** PERINTAH KERJA 1 **
Tuliskan kembali bagian berita tentang perjalanan Netanyahu ke Washington dari "PM Israel Netanyahu" sampai "dalam pemilihan presiden." tanpa mengubah satu kata pun.
** PERINTAH KERJA 2 **
Lanjutkan berita tentang perjalanan Netanyahu ke Washington, dimulai sesudah kalimat terakhirnya.

** BACAAN LATIHAN **
━━━━━━━━
Tautan-tautan Akses

PM Israel Netanyahu Hadapi Tantangan Politik dalam Perjalanannya ke Washington


Perdana Menteri Israel Benjamin Netanyahu di Yerusalem, 16 Juli 2024.
Perdana Menteri Israel Benjamin Netanyahu di Yerusalem, 16 Juli 2024.

PM Israel Benjamin Netanyahu bertolak menuju Washington, Senin (22/7). Ia meninggalkan perang brutal di negaranya untuk menyampaikan pidato yang secara politik sulit di hadapan Kongres AS, pada waktu ketidakpastian besar setelah mundurnya Joe Biden dalam pemilihan presiden.

Dengan berlanjutnya upaya untuk mewujudkan gencatan senjata antara Israel dan Hamas, meningkatnya kekhawatiran perang itu meluas ke Lebanon dan Yaman, serta AS berada di tengah kampanye pemilu yang memusingkan, pidato Netanyahu berpotensi menimbulkan kekacauan di kedua belah pihak.
━━━━━━━━
** BAHAN YANG DIBERIKAN **
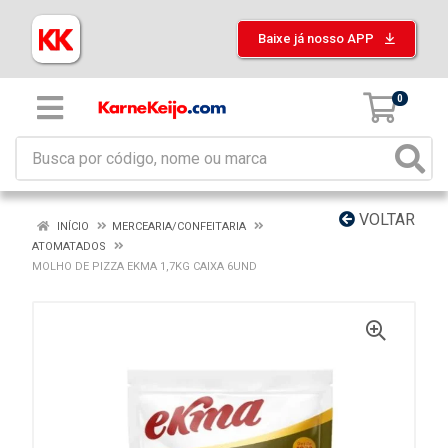
Baixe já nosso APP
0
VOLTAR
INÍCIO
MERCEARIA/CONFEITARIA
ATOMATADOS
MOLHO DE PIZZA EKMA 1,7KG CAIXA 6UND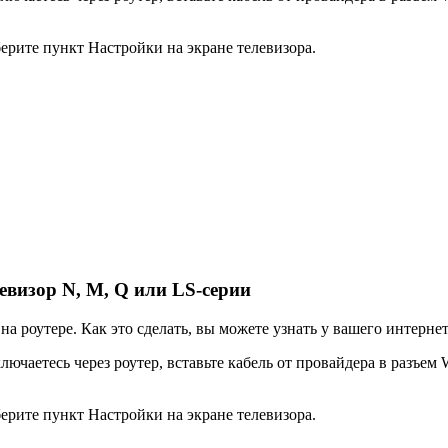
ерите пункт
Настройки
на экране телевизора.
евизор N, M, Q или LS-серии
а роутере. Как это сделать, вы можете узнать у вашего интерне
ючаетесь через роутер, вставьте кабель от провайдера в разъем 
ерите пункт
Настройки
на экране телевизора.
━━━━━━━━
** JAWABAN TUGAS 1 **
PM Israel Netanyahu Hadapi Tantangan Politik dalam Perjalanannya ke Washington


Perdana Menteri Israel Benjamin Netanyahu di Yerusalem, 16 Juli 2024.
Perdana Menteri Israel Benjamin Netanyahu di Yerusalem, 16 Juli 2024.

PM Israel Benjamin Netanyahu bertolak menuju Washington, Senin (22/7). Ia meninggalkan perang brutal di negaranya untuk menyampaikan pidato yang secara politik sulit di hadapan Kongres AS, pada waktu ketidakpastian besar setelah mundurnya Joe Biden dalam pemilihan presiden.

** JAWABAN TUGAS 2 **
Risiko itu meningkat dengan keputusan Biden pada hari Minggu untuk mundur dari pencalonan presiden, terutama karena pilihan calon penggantinya dan pemimpin potensial mendatang Amerika masih belum jelas.

Sebelum memasuki pesawat, Netanyahu mengatakan ia akan menekankan tema bipartisan Israel dalam pidatonya dan mengatakan Israel akan tetap menjadi sekutu utama Amerika di Timur Tengah “terlepas dari siapa yang dipilih rakyat Amerika sebagai presiden mendatang mereka.”

“Dalam masa perang dan ketidakpastian ini, penting untuk diketahui musuh-musuh Israel bahwa Amerika dan Israel bersatu,” katanya. Ia menambahkan bahwa ia akan bertemu Biden dalam kunjungannya dan berterima kasih kepada Biden atas dukungannya bagi Israel.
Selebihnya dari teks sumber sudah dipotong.